End of Year in TV
Credit: Clockwise from top left: Jack Rowand/The CW(3); Bob Mahoney/The CW; Ken Woroner/BBC AMERICA; Netflix; HBO; Hulu; Chris Haston/NBC; Jack Rowand/The CW

America is more divided than ever — and how we watch TV is no exception. Below, James Hibberd and Natalie Abrams debate some of the most polarizing big issues of the small-screen from 2017.

Originals vs. Reboots
JAMES: Sure this is the Peak Reboot era. But biggest and best shows are still almost always original ideas. Reboots like CW’s Dynasty, NBC’s Taken, Fox’s 24: Legacy, etc. only proved a hit’s magic wasn’t its concept, but having a perfect cast and execution at the right time.
NAT: Sorry, what’d you say? I was busy watching NBC’s top-rated comedy of the fall, Will & Grace.

Closure vs. Mystery
NAT: No series finale will ever satisfy every viewer, so I love endings that give us just a general sense of the future — like in the case of The Vampire Diaries and Orphan Black — leaving the rest up to the audience’s imagination.
JAMES: I’m down for some open-ended uncertainty — such as never knowing for sure if Nora was telling the truth in The Leftovers finale (she totally was) — but a show owes its audience most of their big questions answered after asking them to watch for dozens of hours; that’s just polite.

Spoilers vs. Surprises
NAT: Spoilers only heighten the anticipation, if only to then see how the big moment really plays out on screen. Proof: Even though I knew Viserion was going to perish on Game of Thrones, I still sobbed when the dragon was slaughtered by the Night King.
JAMES: Hey, spoiler alert, not everybody has watched season 7 yet! “Heighten anticipation”? More like ruins suspense! Avoiding spoilers means surrendering yourself to a story and allowing its creators to guide your experience rather than using a cheat-sheet to buffer an emotional journey.

Yearly vs. Waiting
NAT: Why is it that we’ve gone an entire year without new episodes of Westworld and we’ll be waiting nearly two years for the final season of Game of Thrones — and probably Stranger Things 3, as well? Can’t networks see they infuriate audiences with such long hiatuses?
JAMES: Have patience! If networks wants to spend two years and tens of millions to make only a handful of episodes, then we are lucky because the result will probably be awesome. Besides, does anybody feel like they need more shows to watch right now?

DC vs. Marvel:
NAT: The CW has spent years adeptly building out its rich, interconnected TV universe across The Flash, Supergirl, Arrow, and Legends of Tomorrow, leading to the network’s best four-way crossover yet with Crisis on Earth-X. (It was legitimately better than Justice League.)
JAMES: “Better than Justice League” isn’t exactly high praise. I’ll admit this was Marvel’s worst TV year — Inhumans, Iron Fist, The Defenders, and The Punisher were all a step down from last year’s Jessica Jones.
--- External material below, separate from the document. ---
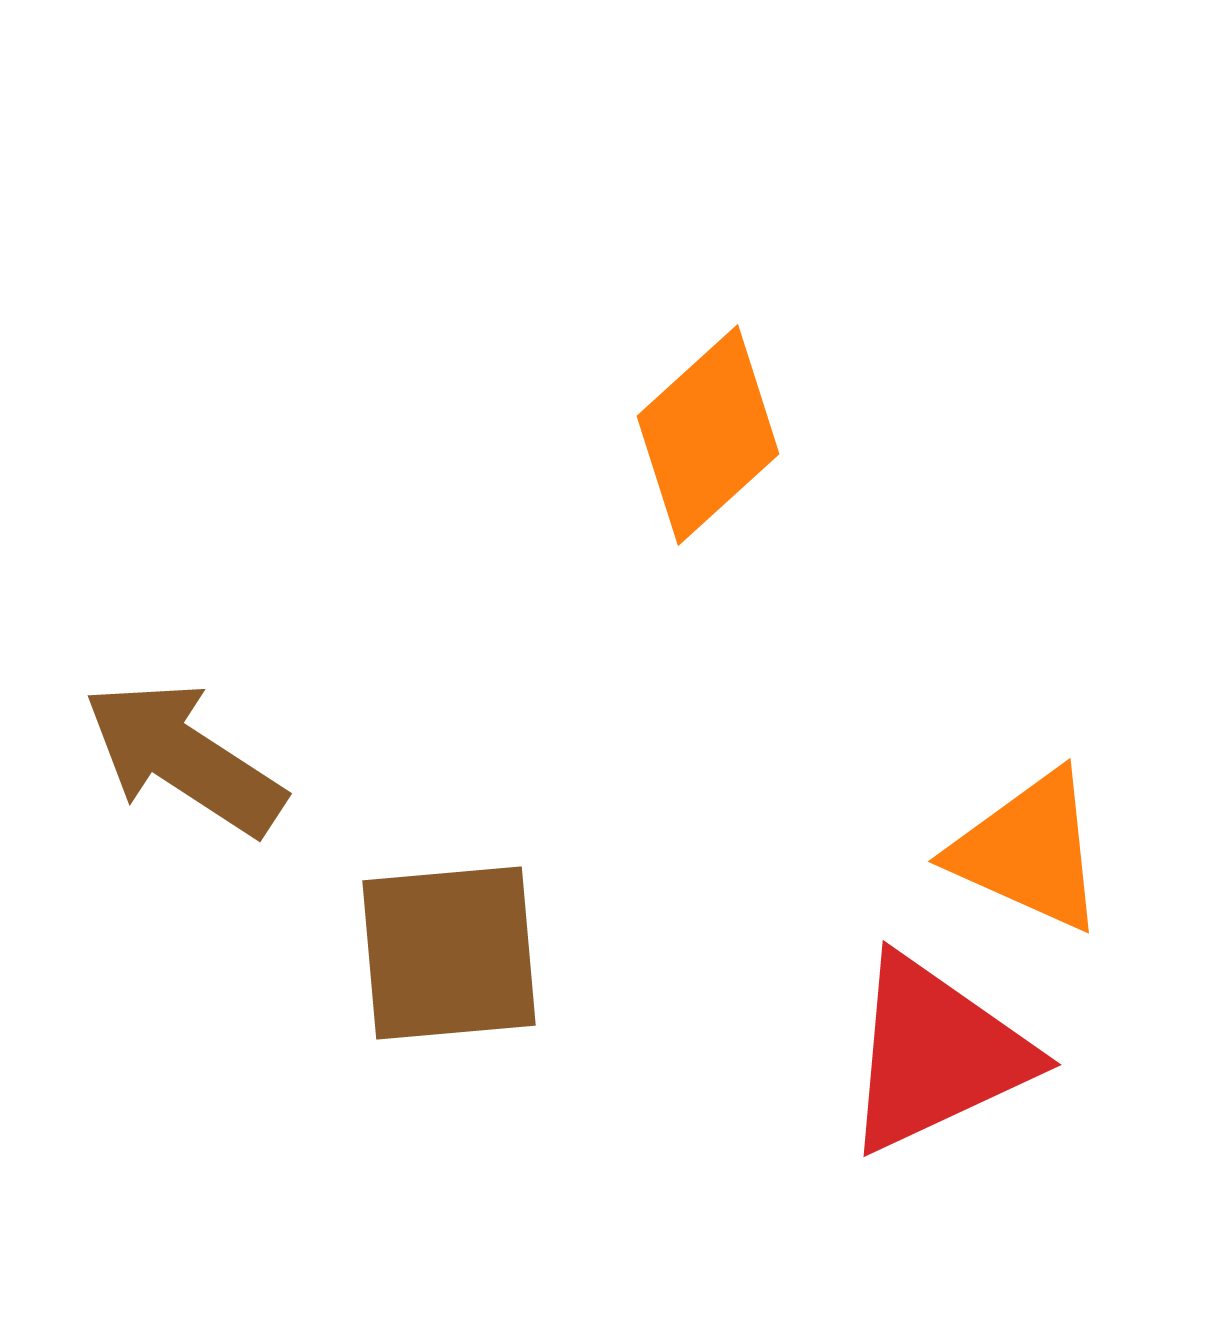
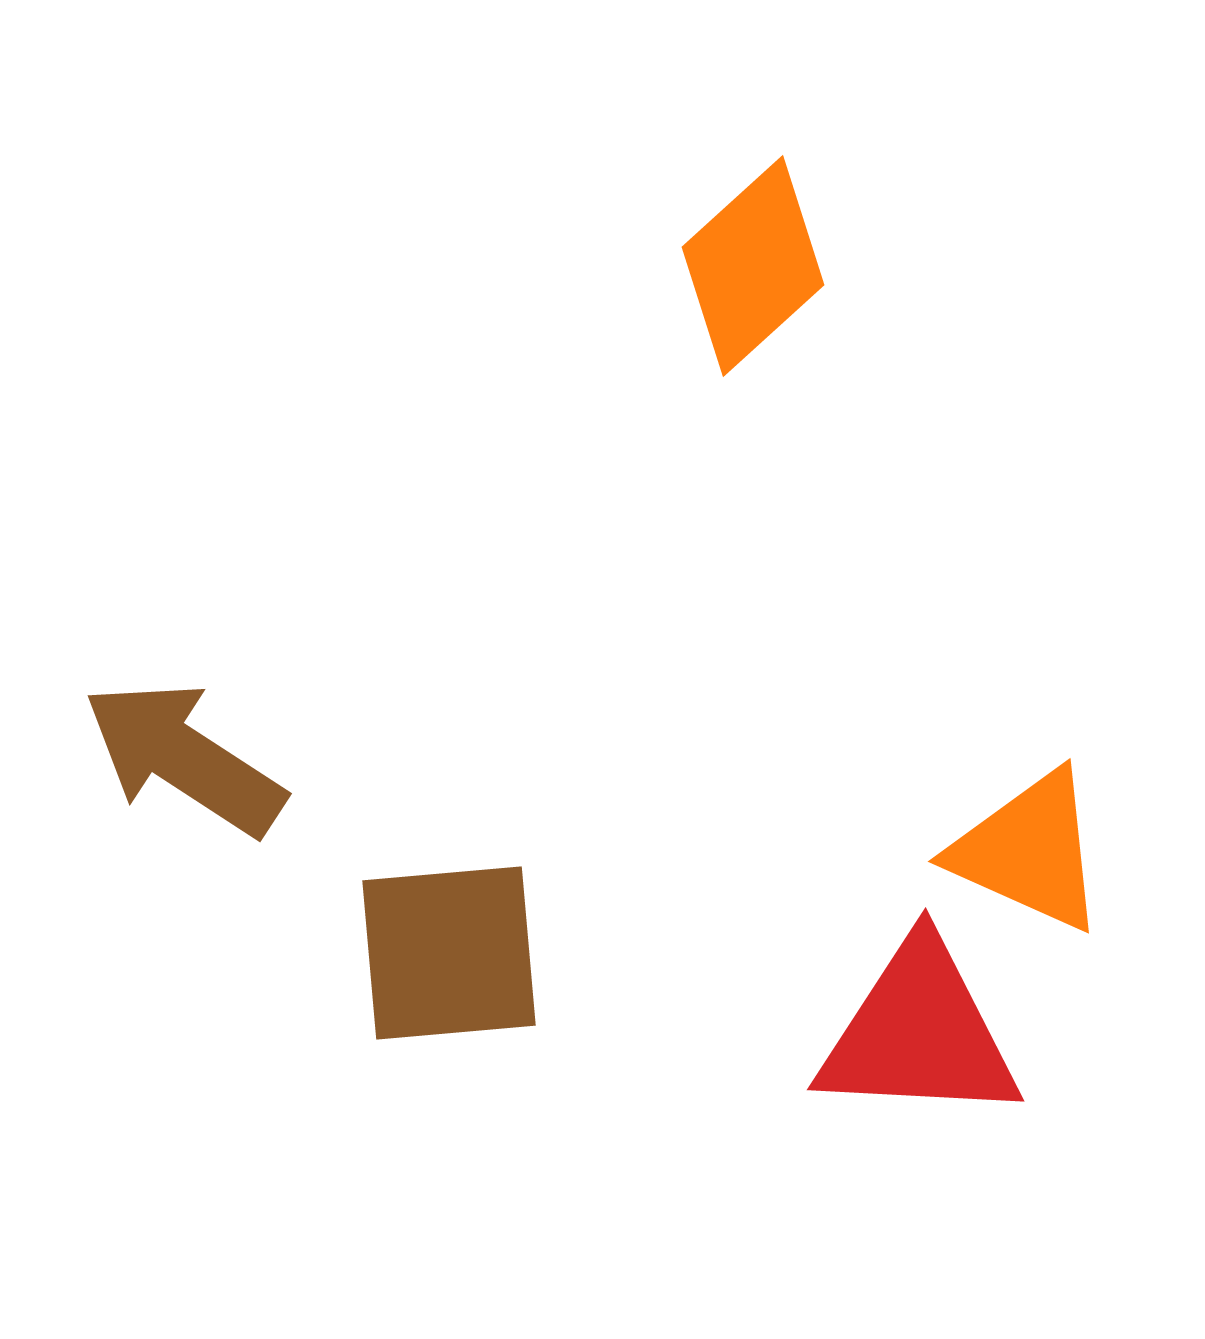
orange diamond: moved 45 px right, 169 px up
red triangle: moved 17 px left, 21 px up; rotated 28 degrees clockwise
But Hulu’s Runaways is promising and… have we mentioned Jessica Jones returns in March?

Netflix vs. the Rest of TV
JAMES: The streaming service cranked out new show after show this year that became the title everybody was talking about (13 Reasons Why, GLOW, Mindhunter) while spending an insane $6 billion on programming. They’re one Game of Thrones away from running the board with their growing audience of cord cutters.
NAT: Five words: Stranger Things 2, episode 7.